My code futher "intern"s the tags into real objects,
and parses the tag attributes. The tag objects are defined
using a macro that expands (ultimately) into a defclass form
for each tag type, and parses the tag attributes for the given tag.
I haven't included that code here.
Hope this is helpful.
-Kelly Murray ···@franz.com
;;
;; parse the html text file into a list of tags and content strings
;;
(function parse-html-into-tags (buffer)
(loop with start = 0
with items = nil
with done = nil
until done
finally (return (nreverse items))
do
(let tag-start = (position #\< buffer :start start)
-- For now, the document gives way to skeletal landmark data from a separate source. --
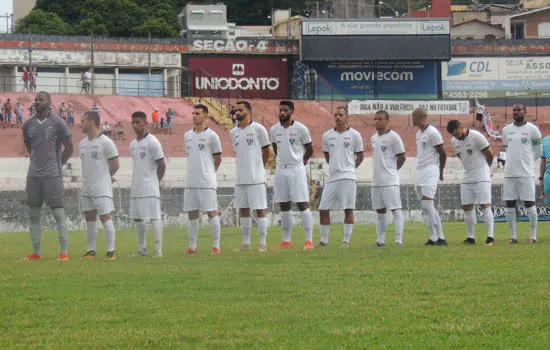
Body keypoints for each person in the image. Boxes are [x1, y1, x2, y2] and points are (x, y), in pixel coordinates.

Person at [22, 91, 74, 261]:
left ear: (49, 103)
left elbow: (70, 147)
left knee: (58, 213)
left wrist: (58, 164)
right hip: (33, 175)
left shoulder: (58, 123)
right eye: (35, 100)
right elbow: (29, 147)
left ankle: (63, 252)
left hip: (52, 175)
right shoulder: (28, 124)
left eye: (40, 100)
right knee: (34, 213)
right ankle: (36, 252)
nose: (37, 102)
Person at [315, 106, 364, 248]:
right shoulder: (327, 135)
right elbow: (327, 155)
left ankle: (346, 241)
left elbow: (360, 156)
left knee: (348, 209)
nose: (338, 117)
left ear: (347, 117)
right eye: (336, 115)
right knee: (323, 208)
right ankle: (324, 241)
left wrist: (350, 168)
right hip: (332, 177)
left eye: (341, 115)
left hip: (348, 176)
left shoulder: (355, 135)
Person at [269, 100, 314, 249]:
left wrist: (303, 162)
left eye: (285, 110)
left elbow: (310, 149)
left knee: (302, 203)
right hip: (281, 169)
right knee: (284, 204)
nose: (282, 113)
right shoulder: (274, 130)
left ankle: (308, 241)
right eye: (280, 110)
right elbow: (276, 148)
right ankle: (286, 240)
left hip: (297, 169)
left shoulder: (301, 128)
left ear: (292, 111)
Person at [79, 111, 120, 261]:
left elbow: (115, 164)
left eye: (83, 121)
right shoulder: (82, 144)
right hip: (87, 188)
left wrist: (106, 177)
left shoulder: (106, 142)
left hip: (101, 188)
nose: (80, 124)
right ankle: (91, 250)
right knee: (89, 218)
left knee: (105, 217)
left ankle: (111, 251)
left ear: (92, 122)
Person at [230, 101, 271, 252]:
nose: (237, 112)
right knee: (243, 210)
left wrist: (260, 166)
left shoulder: (258, 129)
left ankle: (262, 243)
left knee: (260, 209)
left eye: (240, 110)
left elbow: (266, 150)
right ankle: (246, 243)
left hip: (256, 178)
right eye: (236, 110)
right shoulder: (233, 132)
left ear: (248, 111)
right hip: (241, 178)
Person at [447, 120, 495, 245]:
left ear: (461, 126)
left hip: (481, 174)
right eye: (453, 135)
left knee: (485, 205)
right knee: (467, 207)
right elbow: (462, 157)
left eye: (457, 133)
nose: (456, 136)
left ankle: (490, 237)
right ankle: (470, 237)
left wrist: (487, 169)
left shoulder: (477, 136)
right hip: (468, 175)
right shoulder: (454, 141)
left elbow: (490, 154)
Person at [183, 104, 223, 255]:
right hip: (191, 181)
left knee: (211, 212)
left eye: (198, 114)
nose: (194, 116)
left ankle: (216, 246)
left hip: (206, 181)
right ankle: (192, 247)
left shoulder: (212, 136)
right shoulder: (187, 135)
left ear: (205, 116)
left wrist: (210, 173)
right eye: (193, 113)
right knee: (192, 213)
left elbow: (218, 157)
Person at [502, 104, 542, 244]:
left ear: (525, 112)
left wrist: (528, 162)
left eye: (519, 110)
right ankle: (513, 237)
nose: (516, 112)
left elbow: (538, 151)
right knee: (509, 205)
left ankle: (533, 236)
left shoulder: (533, 130)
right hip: (510, 173)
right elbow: (506, 149)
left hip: (526, 173)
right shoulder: (506, 130)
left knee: (530, 204)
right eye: (514, 110)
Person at [129, 111, 166, 257]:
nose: (135, 125)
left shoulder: (153, 142)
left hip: (150, 185)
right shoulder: (133, 144)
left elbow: (161, 164)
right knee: (138, 217)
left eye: (138, 122)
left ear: (145, 123)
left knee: (154, 216)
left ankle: (158, 250)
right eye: (133, 122)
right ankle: (142, 249)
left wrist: (156, 181)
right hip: (137, 186)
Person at [370, 110, 406, 247]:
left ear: (387, 121)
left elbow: (402, 157)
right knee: (380, 211)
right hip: (376, 180)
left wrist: (392, 171)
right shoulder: (373, 138)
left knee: (395, 209)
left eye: (379, 119)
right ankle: (380, 240)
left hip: (390, 181)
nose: (376, 121)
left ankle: (398, 240)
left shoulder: (394, 137)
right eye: (375, 119)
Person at [412, 107, 447, 246]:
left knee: (428, 204)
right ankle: (432, 237)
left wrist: (441, 171)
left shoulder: (433, 132)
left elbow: (442, 153)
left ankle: (441, 237)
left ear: (422, 118)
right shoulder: (418, 133)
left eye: (414, 117)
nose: (412, 119)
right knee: (424, 205)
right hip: (419, 171)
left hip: (430, 170)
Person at [540, 135, 550, 204]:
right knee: (548, 202)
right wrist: (541, 178)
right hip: (548, 176)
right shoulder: (545, 140)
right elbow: (543, 161)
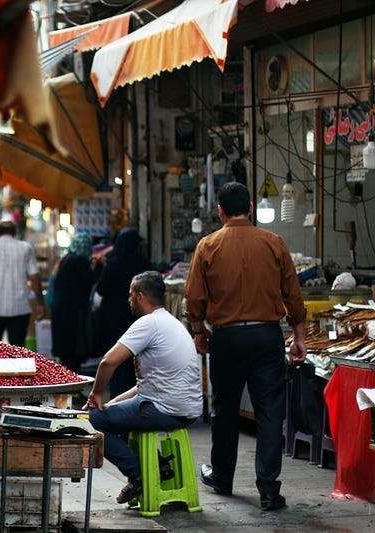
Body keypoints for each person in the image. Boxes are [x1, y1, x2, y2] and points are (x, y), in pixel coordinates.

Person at [184, 181, 306, 511]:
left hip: (227, 338)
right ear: (251, 208)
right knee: (269, 412)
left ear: (220, 211)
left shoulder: (208, 245)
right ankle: (268, 489)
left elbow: (194, 298)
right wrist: (299, 335)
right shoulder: (274, 243)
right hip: (267, 336)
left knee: (224, 410)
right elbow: (293, 295)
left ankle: (222, 476)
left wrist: (198, 331)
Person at [85, 270, 203, 504]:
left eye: (130, 295)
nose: (128, 300)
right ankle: (160, 465)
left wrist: (97, 393)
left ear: (140, 296)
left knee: (91, 420)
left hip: (166, 409)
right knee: (112, 414)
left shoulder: (149, 323)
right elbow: (144, 387)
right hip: (183, 409)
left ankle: (138, 475)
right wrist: (112, 403)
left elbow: (108, 361)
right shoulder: (172, 322)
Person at [93, 227, 152, 398]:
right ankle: (134, 395)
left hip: (113, 315)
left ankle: (118, 396)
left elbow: (101, 288)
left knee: (116, 353)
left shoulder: (113, 263)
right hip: (137, 314)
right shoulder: (142, 263)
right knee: (135, 353)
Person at [0, 219, 44, 347]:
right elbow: (35, 277)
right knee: (17, 350)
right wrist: (40, 303)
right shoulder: (25, 247)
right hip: (19, 308)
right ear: (14, 232)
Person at [51, 232, 100, 372]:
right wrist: (99, 266)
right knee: (74, 351)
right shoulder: (79, 260)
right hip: (73, 314)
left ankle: (68, 387)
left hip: (62, 312)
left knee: (67, 354)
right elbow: (92, 279)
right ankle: (73, 389)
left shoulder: (66, 259)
tag-end = (when tag-start (position #\> buffer :start tag-start))
do
(if (and tag-start tag-end)
then
(if (not (eq start tag-start))
then
(let text = (string-trim nil ; '(#\space #\tab #\newline)
(subseq buffer start tag-start))
do
(if (not (zerop (length text)))
then
(push text items))))
(push (subseq buffer tag-start tag-end) items)
(setf start (1+ tag-end))
else
(setf done t)
(let text = (string-trim '(#\space #\tab #\newline)
(subseq buffer start))
do
(if (not (zerop (length text)))
then
(push text items)))
))))
(function intern-html-tags (taglist)
(loop for tags on taglist
for tag = (first tags)
with objs = nil
finally (return (nreverse objs))
do
;;
;; see if a tag or content
(if (equal (char tag 0) #\<)
then
(push (intern-html-tag tag) objs)
else
(push (make-instance 'html-content :string tag) objs)
)))